Why You Must Vote For Me in 2015.

Don’t misunderstand me or you might be saying, ‘something is wrong with this guy. If I no vote for you, you go mess out bees?’. I’m not compelling or commanding you to vote for me. Yes, this is democracy. You have every right to make, decide and take your choices, but you’ve to see reasons with me why ‘must’ vote for come 2015.

I’m a presidential hopeful. I want to run, trek and walk for the seat of president of giant of Africa. I know and believe that victory is assured (Please, don’t ask me if TB Joshua told me so). Am yet to prepare my manifesto because I won’t want to bore you down with the gospel you’ve been hearing. It will be a short note that every Nigerian will keep under his or her bed (‘Arm-guard’ it jealously for rats). I will look stupid if I start telling you, ‘I once had no shoes’ (Who knows?), definitely Italian designed shoes are waiting for me once I win. I will make no mistakes of crying in public to show sympathy for the Nigerian state. I will be bold as a lion. Newspaper adverts will not see the light of the day. I can’t afford a Judas among my team, I can’t forgive my percived enemies. I wouldn’t want somebody selling for a hundred milllion dollars and tomorrow, some persons somewhere start a ‘Rock and John Cena’ wrestling match. No erection of bill-boards rather, my names should be written bark of trees and chiseled on rocks.
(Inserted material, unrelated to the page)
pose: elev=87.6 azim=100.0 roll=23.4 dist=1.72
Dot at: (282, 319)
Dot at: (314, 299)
I will leave office as the most hated and beloved head of state (complicated?). I will run a transperancy government. Yes, corruption has come to stay in Nigeria. Fighting it is like fighting the devil. I will forgive all those convicted of any corrupt doing. I will open up the Kirikiri and Kuje prisons. If you’re not satisfied, come and ‘steal’ your own money and be ‘chieftainced’ (apologies to Okey Ndibe) titled in your village.

I will forgive these witches and mosquitoes. Lands will be allocated to them in Abuja. Presidential pardon will all these paedophilias on the prowl be given. Let them go and sin no more. I will not surround myself with attack Lions or Dogs, rather Tigers and Elephants. Those on Twitter and Facebook should keep talking and wasting their MBs (our telecom operators must chop).

NEPA or PHCN will be a thing of the past because I’m going to give each home a Tiger generator. Soon, all aircrafts will be grounded, for witches to convey you to your various destions.